Freda Love was a resident at the home in 2016 and required hospital-level care.

Her son paid extra for her to live in a premium room, but the services provided were not up to the standard promised and he ended up paying for a dehumidifier and air-conditioning unit for the room.

On one visit to the home, Mr Love arrived to find his mother shivering under a thin blanket in a urine-soaked bed. Her room was cold, the window was wide open and the call bell out of her reach.

The Disputes Tribunal found Bupa misled Mr Love about its ability to provide the level of care his mother required and breached its obligations under the Consumer Guarantees Act.

Mr Love told Nine to Noon he repeatedly raised his concerns with the Waikato District Health Board, the Health and Disability Commissioner and the Health Ministry.

However, he said he had only one reply, which was from the DHB, assuring him there was no need to take the matter further.

"They advised they had had correspondence with Bupa and been reassured by what Bupa told them, that it had addressed those failings that might have existed.  

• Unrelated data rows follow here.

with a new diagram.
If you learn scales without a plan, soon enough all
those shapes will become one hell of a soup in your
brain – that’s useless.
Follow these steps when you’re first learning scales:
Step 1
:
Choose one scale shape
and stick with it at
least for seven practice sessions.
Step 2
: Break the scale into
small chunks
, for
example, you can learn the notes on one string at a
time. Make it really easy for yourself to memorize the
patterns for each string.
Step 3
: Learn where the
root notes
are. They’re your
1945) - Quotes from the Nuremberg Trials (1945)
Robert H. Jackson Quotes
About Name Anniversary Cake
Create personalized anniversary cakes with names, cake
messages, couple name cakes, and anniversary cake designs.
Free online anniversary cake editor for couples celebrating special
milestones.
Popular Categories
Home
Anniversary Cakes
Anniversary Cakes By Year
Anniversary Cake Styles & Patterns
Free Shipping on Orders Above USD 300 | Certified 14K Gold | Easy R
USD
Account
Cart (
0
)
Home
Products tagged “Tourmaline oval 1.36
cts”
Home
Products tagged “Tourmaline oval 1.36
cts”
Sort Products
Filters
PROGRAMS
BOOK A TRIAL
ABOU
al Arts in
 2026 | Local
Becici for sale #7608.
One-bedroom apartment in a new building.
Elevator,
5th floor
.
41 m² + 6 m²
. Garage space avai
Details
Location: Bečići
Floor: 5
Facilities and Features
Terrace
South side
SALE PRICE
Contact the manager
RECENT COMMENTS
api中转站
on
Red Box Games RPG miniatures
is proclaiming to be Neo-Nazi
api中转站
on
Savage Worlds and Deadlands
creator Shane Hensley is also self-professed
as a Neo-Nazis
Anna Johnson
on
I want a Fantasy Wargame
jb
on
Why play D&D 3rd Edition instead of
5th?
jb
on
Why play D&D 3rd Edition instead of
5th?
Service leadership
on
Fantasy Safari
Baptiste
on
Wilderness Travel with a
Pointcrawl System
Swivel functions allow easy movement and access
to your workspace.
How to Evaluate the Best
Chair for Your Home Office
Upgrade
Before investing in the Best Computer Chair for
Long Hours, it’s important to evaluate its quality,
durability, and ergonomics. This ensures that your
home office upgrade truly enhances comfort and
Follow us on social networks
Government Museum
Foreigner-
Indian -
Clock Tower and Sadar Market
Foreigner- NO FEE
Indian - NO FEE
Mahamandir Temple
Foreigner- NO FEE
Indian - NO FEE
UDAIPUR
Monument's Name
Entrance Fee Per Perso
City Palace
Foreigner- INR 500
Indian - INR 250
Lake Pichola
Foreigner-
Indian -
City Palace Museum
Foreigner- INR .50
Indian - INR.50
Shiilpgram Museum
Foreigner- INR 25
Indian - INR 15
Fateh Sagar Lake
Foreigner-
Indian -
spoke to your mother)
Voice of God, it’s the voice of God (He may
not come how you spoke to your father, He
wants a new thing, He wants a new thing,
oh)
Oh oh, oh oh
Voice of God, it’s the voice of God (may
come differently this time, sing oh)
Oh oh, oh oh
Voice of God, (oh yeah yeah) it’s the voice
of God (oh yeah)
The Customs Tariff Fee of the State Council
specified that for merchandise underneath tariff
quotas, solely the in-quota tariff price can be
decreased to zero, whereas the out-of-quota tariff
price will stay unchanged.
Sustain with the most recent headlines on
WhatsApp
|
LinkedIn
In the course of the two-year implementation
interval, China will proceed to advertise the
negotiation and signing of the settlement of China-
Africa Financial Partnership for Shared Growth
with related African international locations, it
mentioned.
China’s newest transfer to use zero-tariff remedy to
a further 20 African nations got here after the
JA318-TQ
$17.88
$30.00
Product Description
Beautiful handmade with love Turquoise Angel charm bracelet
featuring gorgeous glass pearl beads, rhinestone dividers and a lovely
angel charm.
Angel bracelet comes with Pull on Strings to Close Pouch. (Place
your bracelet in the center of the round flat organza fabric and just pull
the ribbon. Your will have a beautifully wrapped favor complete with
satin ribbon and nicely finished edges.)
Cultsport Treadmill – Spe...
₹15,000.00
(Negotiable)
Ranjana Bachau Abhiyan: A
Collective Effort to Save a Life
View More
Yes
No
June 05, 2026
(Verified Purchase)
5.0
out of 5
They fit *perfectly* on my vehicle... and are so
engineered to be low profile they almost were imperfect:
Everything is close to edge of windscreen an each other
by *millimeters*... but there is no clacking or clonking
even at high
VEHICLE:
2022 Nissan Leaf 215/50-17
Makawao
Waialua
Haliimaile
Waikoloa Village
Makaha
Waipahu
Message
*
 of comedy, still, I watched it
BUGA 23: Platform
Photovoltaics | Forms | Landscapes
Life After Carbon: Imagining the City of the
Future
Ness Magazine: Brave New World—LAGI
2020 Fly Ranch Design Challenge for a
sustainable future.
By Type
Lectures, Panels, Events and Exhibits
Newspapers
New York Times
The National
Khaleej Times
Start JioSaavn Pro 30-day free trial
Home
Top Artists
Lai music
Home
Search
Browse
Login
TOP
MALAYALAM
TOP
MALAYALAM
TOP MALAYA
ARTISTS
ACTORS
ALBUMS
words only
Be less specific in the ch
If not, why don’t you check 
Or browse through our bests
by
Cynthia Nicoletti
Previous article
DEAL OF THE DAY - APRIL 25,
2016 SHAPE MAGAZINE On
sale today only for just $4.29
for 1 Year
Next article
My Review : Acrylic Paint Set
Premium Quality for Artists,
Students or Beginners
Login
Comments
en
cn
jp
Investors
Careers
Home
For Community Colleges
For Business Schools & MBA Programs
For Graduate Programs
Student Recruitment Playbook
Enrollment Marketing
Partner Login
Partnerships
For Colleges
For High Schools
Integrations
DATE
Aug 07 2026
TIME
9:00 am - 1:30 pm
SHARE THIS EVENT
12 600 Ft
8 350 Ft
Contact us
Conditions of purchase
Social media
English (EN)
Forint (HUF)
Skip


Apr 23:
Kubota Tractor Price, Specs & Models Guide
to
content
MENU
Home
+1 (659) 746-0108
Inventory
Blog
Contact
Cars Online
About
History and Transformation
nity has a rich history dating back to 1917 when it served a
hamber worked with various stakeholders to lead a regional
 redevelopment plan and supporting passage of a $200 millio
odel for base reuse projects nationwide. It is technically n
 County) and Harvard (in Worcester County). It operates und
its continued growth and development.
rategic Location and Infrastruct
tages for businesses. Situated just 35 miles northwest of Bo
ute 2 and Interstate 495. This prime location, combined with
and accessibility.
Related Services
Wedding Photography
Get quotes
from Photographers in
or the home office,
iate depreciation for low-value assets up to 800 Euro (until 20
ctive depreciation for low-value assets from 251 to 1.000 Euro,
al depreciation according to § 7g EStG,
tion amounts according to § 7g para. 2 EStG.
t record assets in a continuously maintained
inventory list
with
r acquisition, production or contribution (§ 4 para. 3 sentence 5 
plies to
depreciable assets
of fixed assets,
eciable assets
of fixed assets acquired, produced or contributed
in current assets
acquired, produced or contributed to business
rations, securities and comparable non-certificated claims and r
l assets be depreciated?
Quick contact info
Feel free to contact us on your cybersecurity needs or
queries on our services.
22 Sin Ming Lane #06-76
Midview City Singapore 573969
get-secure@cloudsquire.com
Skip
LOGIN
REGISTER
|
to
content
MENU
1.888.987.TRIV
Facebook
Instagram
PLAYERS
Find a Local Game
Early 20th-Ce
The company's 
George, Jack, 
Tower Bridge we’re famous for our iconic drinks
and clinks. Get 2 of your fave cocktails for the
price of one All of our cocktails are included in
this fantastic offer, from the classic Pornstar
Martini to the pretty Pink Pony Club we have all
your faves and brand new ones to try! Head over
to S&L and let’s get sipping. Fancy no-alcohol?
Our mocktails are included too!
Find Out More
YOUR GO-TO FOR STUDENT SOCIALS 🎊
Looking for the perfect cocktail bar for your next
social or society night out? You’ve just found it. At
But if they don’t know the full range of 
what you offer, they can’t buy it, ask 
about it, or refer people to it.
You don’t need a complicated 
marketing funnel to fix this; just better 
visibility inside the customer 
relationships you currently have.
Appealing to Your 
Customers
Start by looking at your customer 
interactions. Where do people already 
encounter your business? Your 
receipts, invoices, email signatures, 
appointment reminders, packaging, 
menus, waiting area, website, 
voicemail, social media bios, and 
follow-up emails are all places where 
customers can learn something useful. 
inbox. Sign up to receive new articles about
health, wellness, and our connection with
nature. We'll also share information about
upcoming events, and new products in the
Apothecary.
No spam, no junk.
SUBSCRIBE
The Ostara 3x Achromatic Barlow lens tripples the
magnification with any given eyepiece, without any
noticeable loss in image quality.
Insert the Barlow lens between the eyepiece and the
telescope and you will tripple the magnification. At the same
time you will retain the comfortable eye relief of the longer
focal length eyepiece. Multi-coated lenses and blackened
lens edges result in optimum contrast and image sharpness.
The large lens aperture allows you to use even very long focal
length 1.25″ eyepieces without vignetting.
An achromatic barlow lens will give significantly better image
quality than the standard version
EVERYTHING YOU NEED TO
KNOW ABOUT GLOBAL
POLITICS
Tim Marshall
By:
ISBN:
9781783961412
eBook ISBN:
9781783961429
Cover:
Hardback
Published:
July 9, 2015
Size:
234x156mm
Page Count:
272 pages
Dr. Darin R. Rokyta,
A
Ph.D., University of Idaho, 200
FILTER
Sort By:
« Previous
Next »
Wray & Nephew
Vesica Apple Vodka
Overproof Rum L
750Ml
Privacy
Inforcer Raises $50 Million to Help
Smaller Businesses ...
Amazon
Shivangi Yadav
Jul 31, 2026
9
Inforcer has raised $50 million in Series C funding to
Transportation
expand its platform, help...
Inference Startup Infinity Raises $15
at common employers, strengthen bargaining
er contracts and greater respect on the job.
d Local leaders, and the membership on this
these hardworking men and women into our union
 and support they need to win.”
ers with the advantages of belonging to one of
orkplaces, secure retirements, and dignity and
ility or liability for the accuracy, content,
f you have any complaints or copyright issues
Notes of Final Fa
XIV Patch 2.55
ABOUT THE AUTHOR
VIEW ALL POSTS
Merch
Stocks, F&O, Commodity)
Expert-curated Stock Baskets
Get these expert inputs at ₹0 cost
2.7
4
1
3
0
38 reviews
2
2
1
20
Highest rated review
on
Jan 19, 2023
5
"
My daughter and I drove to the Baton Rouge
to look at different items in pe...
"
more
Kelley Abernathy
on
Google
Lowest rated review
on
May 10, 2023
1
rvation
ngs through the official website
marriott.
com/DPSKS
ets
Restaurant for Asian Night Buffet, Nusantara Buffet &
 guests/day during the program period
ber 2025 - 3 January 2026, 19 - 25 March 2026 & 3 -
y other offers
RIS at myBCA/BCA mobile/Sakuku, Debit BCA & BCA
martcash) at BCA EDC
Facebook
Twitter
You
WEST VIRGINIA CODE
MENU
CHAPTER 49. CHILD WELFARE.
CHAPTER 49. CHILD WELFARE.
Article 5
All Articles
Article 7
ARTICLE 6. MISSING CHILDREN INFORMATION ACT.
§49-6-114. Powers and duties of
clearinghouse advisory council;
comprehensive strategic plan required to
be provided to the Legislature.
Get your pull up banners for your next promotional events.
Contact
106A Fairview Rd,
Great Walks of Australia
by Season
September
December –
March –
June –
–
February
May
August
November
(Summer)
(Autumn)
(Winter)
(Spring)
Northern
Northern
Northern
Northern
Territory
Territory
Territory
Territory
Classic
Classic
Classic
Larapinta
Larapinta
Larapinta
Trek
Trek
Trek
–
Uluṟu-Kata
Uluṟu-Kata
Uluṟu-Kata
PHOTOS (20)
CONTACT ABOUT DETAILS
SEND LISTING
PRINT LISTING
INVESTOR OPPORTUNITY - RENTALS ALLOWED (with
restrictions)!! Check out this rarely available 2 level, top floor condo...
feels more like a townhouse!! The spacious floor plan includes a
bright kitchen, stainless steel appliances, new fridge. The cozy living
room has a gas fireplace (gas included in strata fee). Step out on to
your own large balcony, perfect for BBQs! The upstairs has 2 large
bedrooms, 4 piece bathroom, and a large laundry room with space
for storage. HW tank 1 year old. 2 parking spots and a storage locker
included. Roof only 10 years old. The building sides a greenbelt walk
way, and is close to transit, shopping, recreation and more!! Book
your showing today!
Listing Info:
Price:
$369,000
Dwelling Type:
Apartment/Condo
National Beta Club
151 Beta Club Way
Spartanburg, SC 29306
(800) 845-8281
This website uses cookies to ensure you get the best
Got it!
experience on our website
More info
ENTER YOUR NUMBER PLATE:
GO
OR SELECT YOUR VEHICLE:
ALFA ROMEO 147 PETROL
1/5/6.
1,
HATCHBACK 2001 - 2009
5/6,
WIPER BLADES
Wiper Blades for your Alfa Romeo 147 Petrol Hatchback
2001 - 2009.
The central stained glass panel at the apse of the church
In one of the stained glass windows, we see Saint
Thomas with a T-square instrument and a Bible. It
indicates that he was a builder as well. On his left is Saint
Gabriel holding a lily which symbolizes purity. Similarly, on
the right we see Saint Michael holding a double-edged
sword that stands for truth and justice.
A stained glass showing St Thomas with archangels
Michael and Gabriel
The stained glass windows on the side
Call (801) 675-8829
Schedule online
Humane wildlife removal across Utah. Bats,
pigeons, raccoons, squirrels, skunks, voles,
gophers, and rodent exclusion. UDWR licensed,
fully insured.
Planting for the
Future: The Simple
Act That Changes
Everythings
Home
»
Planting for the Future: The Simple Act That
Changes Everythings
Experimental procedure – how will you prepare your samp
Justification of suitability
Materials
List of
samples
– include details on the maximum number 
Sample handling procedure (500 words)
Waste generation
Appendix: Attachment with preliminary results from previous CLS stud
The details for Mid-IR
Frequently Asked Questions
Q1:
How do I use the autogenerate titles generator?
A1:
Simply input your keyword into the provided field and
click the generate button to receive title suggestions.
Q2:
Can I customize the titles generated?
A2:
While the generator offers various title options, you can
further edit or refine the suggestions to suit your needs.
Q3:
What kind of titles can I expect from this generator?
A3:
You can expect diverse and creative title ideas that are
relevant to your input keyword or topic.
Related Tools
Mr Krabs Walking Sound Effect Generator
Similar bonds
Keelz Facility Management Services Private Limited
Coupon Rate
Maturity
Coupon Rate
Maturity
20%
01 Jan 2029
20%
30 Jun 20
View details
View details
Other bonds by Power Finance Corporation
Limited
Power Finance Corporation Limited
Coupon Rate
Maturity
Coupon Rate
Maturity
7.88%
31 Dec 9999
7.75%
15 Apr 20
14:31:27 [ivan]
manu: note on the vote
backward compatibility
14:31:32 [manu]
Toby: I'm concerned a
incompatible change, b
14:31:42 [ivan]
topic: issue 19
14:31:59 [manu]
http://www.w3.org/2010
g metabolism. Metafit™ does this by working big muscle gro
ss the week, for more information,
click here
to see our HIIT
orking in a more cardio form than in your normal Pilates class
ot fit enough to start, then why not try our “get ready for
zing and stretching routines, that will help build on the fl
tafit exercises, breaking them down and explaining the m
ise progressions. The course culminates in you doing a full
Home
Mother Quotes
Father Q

"They've apologised for the failings and that's cleared the slate.

"Frankly it's woefully inadequate. It doesn't clear the slate and it's basically a sweeping of it under the carpet and [a] 'there's nothing to see here, just move on' type of response."

Mr Love said Bupa sent him four letters of apology at different times, but some came weeks and months after the events he complained about.

Complaints processes need overhaul

Jessica Wilson from Consumer New Zealand told Nine to Noon the Love case appeared to be the first of its kind, where a resthome has been ordered to refund money paid for services that were not delivered.

She said many users of aged care would not be in a position to take that sort of case and the regulatory processes and the way complaints were dealt with must be improved.

"Those processes need to work better.

"Existing complaints mechanisms need to be responsive and not glacially slow like they are at the moment and there needs to be meaningful sanctions where a home has not delivered its services."

Ms Wilson said not every complaint was investigated and just because a complaint was made did not mean action would be taken.

"It's time for a real look at the way we fund aged care, the way we staff it and a workable complaints process for consumers needs to be a priority as part of a review of the resthome industry."